The lessons and training that sports psychologists and cognitive behavioral therapists use can help anyone to see their strengths, believe in their capabilities, and treat themselves kindly in the face of adversity. These are pillars of confidence that can be applied to everyday situations, and importantly, will help our children in an age when being confident is harder than ever.
One innovation in confidence training developed by sport psychologist Dr. Kate Hays and her colleagues is called confidence profiling. Based on Bandura’s self-efficacy work, the confidence profiling process seeks to identify each person’s unique sources and debilitators of confidence. Everyone finds confidence in different ways and needs confidence in different situations, so a completely personalized approach ensures that an individual’s confidence goals and training plan are relevant to their experience and context. It’s a process that has been used successfully by Olympic medalists, world-record holders, and World Cup winners; and those same psychological skills training methods have even been adapted for use with kids.
The same way a gold-medal swimmer might rate confidence in their kicking form at a 3 out of 10, and work on ways to get that to a 6; a kid might identify that their confidence in working out arguments with their friends is at a 3 and make a plan to get that to a 6.

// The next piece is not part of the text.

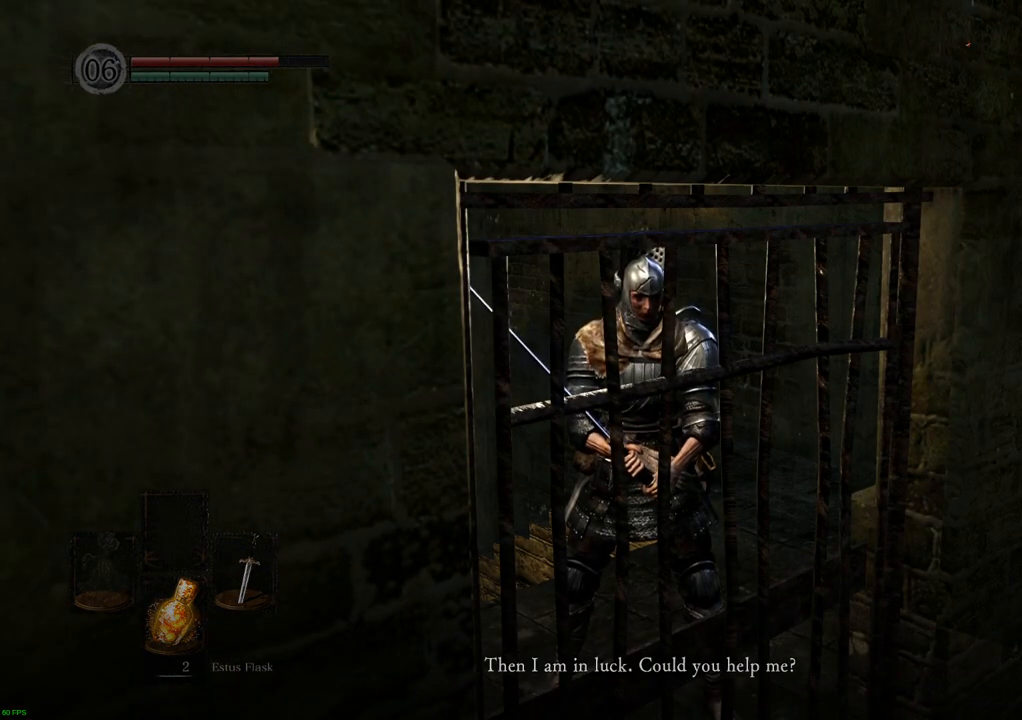
{"dt_ms": 500, "buttons": [], "left_stick": "center", "right_stick": "right", "events": [[50, "right_stick", "right"]]}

The difficulty (until now) is that most kids haven’t had access to these lessons, even though all kids can benefit from them. There just aren’t enough psychologists in the world, or hours in the day. But new technologies are making it increasingly possible to democratize confidence coaches, whether it’s using AI to train chatbots or providing parents with the guidance they need (spoiler alert: we’re doing both).
Confidence coaching has been proven in the research literature and on the podium. It’s time that we give all kids a chance to learn and practice the confidence skills most important to them, whether it’s in sports, academics, social interactions, or for personal growth.